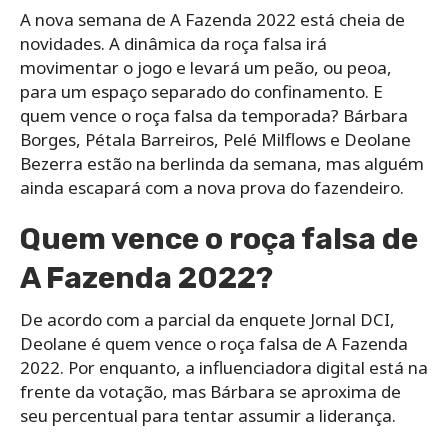
A nova semana de A Fazenda 2022 está cheia de
novidades. A dinâmica da roça falsa irá
movimentar o jogo e levará um peão, ou peoa,
para um espaço separado do confinamento. E
quem vence o roça falsa da temporada? Bárbara
Borges, Pétala Barreiros, Pelé Milflows e Deolane
Bezerra estão na berlinda da semana, mas alguém
ainda escapará com a nova prova do fazendeiro.
Quem vence o roça falsa de
A Fazenda 2022?
De acordo com a parcial da enquete Jornal DCI,
Deolane é quem vence o roça falsa de A Fazenda
2022. Por enquanto, a influenciadora digital está na
frente da votação, mas Bárbara se aproxima de
seu percentual para tentar assumir a liderança.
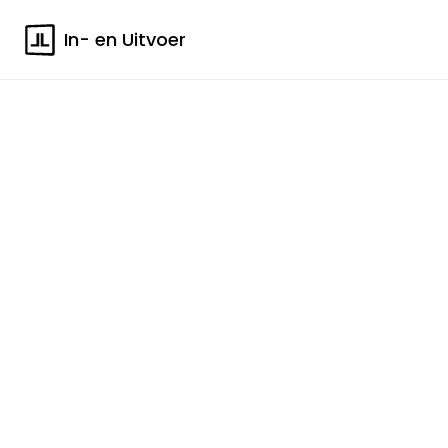
In- en Uitvoer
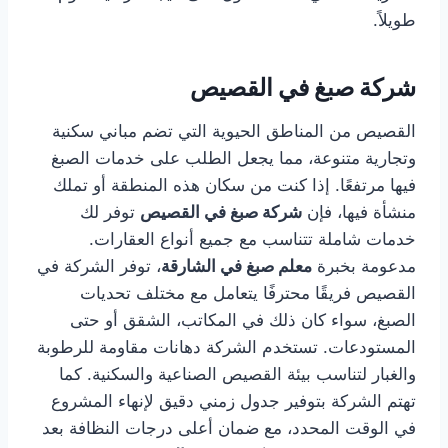
طويلاً.
شركة صبغ في القصيص
القصيص من المناطق الحيوية التي تضم مباني سكنية
وتجارية متنوعة، مما يجعل الطلب على خدمات الصبغ
فيها مرتفعًا. إذا كنت من سكان هذه المنطقة أو تملك
منشأة فيها، فإن
شركة صبغ في القصيص
توفر لك
خدمات شاملة تتناسب مع جميع أنواع العقارات.
مدعومة بخبرة
معلم صبغ في الشارقة
، توفر الشركة في
القصيص فريقًا محترفًا يتعامل مع مختلف تحديات
الصبغ، سواء كان ذلك في المكاتب، الشقق أو حتى
المستودعات. تستخدم الشركة دهانات مقاومة للرطوبة
والغبار لتناسب بيئة القصيص الصناعية والسكنية. كما
تهتم الشركة بتوفير جدول زمني دقيق لإنهاء المشروع
في الوقت المحدد، مع ضمان أعلى درجات النظافة بعد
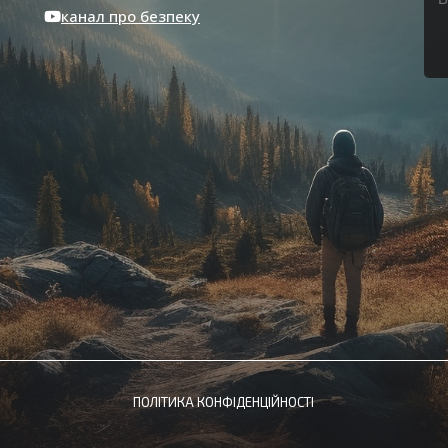
канал про безпеку
ПОЛІТИКА КОНФІДЕНЦІЙНОСТІ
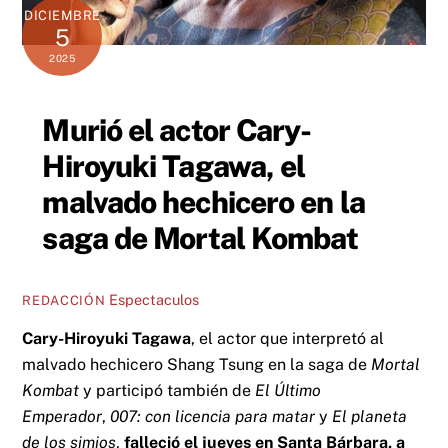
DICIEMBRE
5
2025
Murió el actor Cary-
Hiroyuki Tagawa, el
malvado hechicero en la
saga de Mortal Kombat
Espectaculos
REDACCIÓN
Cary-Hiroyuki Tagawa
, el actor que interpretó al
malvado hechicero Shang Tsung en la saga de
Mortal
Kombat
y participó también de
El Último
Emperador
,
007: con licencia para matar
y
El planeta
de los simios
,
falleció el jueves en Santa Bárbara, a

• THE PROBLEM
Copy out the text of every row above word for word, keeping each line as it is, and leave out the pictures.

• OUTPUT FOR THIS TASK
A nova semana de A Fazenda 2022 está cheia de
novidades. A dinâmica da roça falsa irá
movimentar o jogo e levará um peão, ou peoa,
para um espaço separado do confinamento. E
quem vence o roça falsa da temporada? Bárbara
Borges, Pétala Barreiros, Pelé Milflows e Deolane
Bezerra estão na berlinda da semana, mas alguém
ainda escapará com a nova prova do fazendeiro.
Quem vence o roça falsa de
A Fazenda 2022?
De acordo com a parcial da enquete Jornal DCI,
Deolane é quem vence o roça falsa de A Fazenda
2022. Por enquanto, a influenciadora digital está na
frente da votação, mas Bárbara se aproxima de
seu percentual para tentar assumir a liderança.
In- en Uitvoer
طويلاً.
شركة صبغ في القصيص
القصيص من المناطق الحيوية التي تضم مباني سكنية
وتجارية متنوعة، مما يجعل الطلب على خدمات الصبغ
فيها مرتفعًا. إذا كنت من سكان هذه المنطقة أو تملك
منشأة فيها، فإن
شركة صبغ في القصيص
توفر لك
خدمات شاملة تتناسب مع جميع أنواع العقارات.
مدعومة بخبرة
معلم صبغ في الشارقة
، توفر الشركة في
القصيص فريقًا محترفًا يتعامل مع مختلف تحديات
الصبغ، سواء كان ذلك في المكاتب، الشقق أو حتى
المستودعات. تستخدم الشركة دهانات مقاومة للرطوبة
والغبار لتناسب بيئة القصيص الصناعية والسكنية. كما
تهتم الشركة بتوفير جدول زمني دقيق لإنهاء المشروع
في الوقت المحدد، مع ضمان أعلى درجات النظافة بعد
канал про безпеку
ПОЛІТИКА КОНФІДЕНЦІЙНОСТІ
DICIEMBRE
5
2025
Murió el actor Cary-
Hiroyuki Tagawa, el
malvado hechicero en la
saga de Mortal Kombat
Espectaculos
REDACCIÓN
Cary-Hiroyuki Tagawa
, el actor que interpretó al
malvado hechicero Shang Tsung en la saga de
Mortal
Kombat
y participó también de
El Último
Emperador
,
007: con licencia para matar
y
El planeta
de los simios
,
falleció el jueves en Santa Bárbara, a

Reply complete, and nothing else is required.